● **TASK TO CARRY OUT**
Once the line containing "### Replication Models" is found in the records below, return it and each following line exactly, up to and including the line containing "- Data replicated", and nothing else.

====== RECORDS TO PROCESS ======

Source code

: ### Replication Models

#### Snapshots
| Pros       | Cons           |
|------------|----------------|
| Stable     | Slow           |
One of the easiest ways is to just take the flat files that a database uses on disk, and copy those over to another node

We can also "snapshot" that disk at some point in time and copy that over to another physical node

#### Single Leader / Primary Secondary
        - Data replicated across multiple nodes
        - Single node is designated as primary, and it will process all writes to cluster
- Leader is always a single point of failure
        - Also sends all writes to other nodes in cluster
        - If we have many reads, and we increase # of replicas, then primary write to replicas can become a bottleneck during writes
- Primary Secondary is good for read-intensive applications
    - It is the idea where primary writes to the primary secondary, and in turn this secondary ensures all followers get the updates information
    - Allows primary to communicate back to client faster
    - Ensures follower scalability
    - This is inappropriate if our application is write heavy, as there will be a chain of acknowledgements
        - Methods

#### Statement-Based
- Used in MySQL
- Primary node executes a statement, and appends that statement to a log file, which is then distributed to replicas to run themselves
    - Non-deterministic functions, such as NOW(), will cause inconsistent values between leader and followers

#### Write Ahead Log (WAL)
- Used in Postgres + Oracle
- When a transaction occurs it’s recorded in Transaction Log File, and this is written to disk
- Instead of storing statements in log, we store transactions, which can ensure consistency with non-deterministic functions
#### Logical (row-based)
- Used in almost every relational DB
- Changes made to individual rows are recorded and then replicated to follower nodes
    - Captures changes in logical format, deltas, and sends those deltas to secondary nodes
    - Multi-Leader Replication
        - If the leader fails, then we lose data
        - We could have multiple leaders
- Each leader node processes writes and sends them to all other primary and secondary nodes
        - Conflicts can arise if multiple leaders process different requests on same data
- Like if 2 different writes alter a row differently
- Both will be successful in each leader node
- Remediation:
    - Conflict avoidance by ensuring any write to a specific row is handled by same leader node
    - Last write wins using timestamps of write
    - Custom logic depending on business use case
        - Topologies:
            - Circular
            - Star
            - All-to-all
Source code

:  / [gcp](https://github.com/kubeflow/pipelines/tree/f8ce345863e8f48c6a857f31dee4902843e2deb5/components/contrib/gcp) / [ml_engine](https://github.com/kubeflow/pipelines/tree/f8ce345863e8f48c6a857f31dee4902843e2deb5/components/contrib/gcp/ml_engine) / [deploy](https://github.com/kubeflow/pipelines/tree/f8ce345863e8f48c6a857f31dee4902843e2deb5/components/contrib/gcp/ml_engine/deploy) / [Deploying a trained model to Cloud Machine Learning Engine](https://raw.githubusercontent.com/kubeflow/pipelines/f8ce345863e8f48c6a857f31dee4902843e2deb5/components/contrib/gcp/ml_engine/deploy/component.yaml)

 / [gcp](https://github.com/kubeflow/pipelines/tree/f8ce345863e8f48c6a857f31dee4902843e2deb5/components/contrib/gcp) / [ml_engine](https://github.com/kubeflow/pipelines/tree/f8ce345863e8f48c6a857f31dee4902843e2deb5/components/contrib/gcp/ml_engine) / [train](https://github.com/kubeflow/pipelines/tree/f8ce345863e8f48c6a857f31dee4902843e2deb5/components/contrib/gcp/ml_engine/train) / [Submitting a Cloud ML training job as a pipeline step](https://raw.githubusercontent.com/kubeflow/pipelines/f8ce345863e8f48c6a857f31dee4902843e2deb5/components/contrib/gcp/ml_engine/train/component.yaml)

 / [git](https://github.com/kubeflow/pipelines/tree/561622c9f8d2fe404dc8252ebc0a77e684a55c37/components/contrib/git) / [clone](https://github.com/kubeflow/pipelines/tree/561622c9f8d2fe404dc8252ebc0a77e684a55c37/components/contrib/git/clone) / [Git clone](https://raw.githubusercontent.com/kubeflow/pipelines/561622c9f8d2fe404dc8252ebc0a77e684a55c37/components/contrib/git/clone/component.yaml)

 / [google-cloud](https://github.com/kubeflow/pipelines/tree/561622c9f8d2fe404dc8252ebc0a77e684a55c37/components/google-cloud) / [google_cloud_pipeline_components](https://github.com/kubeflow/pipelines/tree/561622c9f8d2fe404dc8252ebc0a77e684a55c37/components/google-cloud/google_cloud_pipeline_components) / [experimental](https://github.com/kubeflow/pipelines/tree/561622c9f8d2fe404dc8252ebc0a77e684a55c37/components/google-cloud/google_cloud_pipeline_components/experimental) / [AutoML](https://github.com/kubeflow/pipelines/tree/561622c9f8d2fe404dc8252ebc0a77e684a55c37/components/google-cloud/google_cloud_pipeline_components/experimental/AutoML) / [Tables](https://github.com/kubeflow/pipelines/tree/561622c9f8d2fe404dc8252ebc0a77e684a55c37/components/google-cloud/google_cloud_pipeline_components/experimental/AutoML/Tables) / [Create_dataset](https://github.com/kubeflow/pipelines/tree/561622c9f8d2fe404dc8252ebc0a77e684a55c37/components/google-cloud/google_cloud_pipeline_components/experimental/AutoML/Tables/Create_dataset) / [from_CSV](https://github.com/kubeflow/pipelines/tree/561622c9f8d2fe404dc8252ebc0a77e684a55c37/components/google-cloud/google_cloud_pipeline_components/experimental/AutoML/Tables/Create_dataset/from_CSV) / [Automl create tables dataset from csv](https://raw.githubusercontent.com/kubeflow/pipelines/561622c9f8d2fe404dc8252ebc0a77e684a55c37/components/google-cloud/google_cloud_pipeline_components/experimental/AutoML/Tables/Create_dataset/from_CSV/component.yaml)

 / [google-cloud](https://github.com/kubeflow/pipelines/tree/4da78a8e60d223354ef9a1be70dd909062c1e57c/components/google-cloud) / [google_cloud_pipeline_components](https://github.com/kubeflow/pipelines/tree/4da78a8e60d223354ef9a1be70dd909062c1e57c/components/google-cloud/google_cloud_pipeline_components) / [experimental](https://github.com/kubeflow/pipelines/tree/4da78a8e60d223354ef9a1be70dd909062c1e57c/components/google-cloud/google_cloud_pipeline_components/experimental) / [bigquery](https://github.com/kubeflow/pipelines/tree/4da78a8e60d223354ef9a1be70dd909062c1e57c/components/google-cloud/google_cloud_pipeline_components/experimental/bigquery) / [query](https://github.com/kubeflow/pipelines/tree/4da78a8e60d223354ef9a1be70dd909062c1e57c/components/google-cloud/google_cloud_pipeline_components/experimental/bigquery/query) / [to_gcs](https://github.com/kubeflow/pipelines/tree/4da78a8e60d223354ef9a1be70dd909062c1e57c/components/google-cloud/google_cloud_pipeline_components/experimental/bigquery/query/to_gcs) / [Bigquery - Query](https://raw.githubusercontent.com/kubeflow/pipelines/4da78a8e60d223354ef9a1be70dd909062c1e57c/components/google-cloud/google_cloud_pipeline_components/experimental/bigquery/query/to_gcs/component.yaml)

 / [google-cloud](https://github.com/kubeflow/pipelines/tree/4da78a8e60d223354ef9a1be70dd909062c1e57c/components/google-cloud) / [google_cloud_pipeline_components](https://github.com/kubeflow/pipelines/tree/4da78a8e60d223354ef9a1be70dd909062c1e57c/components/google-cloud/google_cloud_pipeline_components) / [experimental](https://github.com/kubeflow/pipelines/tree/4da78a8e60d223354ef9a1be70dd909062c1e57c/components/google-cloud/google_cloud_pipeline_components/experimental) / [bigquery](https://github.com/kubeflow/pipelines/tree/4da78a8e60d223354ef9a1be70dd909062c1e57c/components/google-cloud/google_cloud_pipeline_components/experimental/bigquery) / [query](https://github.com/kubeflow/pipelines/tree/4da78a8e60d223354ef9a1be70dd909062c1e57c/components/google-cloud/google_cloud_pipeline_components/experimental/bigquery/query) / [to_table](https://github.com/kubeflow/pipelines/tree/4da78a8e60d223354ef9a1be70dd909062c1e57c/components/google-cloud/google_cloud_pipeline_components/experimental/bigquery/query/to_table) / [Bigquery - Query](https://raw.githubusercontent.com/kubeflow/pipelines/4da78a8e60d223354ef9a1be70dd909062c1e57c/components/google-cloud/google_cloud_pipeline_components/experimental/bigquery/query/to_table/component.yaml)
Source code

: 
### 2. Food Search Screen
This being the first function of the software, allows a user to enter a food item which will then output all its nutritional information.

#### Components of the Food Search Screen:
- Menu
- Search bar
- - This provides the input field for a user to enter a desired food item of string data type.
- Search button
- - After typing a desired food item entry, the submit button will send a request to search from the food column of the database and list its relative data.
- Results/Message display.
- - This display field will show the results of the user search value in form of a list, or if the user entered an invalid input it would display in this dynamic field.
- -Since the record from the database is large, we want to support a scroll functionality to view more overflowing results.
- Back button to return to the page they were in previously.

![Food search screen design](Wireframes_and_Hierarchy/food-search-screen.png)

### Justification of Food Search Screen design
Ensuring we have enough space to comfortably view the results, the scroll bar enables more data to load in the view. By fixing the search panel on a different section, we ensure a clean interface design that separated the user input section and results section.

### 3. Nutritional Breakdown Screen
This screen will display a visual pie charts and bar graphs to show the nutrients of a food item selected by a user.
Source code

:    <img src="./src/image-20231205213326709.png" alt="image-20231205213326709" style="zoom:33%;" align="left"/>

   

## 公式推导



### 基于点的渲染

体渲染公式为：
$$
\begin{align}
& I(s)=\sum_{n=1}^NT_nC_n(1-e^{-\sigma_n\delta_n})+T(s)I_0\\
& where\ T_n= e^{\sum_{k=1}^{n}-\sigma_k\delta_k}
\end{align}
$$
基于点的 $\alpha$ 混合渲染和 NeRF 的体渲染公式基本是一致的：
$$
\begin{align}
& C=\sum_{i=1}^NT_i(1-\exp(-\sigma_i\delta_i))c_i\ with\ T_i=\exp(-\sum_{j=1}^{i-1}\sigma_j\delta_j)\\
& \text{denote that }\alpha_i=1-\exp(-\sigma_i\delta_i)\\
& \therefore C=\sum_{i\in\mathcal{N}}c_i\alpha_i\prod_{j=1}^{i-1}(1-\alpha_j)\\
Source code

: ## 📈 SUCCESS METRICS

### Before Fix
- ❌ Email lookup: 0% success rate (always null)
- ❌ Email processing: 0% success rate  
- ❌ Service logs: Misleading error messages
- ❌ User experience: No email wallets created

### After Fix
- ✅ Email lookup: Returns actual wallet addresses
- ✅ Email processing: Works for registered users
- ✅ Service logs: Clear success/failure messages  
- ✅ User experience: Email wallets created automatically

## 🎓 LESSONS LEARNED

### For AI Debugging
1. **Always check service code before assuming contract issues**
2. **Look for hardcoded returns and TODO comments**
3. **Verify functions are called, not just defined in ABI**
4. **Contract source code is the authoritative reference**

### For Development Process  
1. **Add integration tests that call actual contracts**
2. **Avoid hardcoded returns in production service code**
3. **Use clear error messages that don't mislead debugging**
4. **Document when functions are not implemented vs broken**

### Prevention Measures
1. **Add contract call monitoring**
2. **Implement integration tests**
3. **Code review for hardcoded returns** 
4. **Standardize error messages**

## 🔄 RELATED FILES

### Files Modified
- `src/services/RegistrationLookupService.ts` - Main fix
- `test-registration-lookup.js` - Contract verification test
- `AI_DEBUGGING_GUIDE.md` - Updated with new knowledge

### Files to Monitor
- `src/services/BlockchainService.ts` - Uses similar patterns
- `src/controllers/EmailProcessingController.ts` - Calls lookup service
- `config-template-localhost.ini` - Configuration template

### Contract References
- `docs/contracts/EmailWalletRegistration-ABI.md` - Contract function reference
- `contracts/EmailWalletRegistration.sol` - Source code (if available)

======

● **YOUR RESPONSE**
: ### Replication Models

#### Snapshots
| Pros       | Cons           |
|------------|----------------|
| Stable     | Slow           |
One of the easiest ways is to just take the flat files that a database uses on disk, and copy those over to another node

We can also "snapshot" that disk at some point in time and copy that over to another physical node

#### Single Leader / Primary Secondary
        - Data replicated across multiple nodes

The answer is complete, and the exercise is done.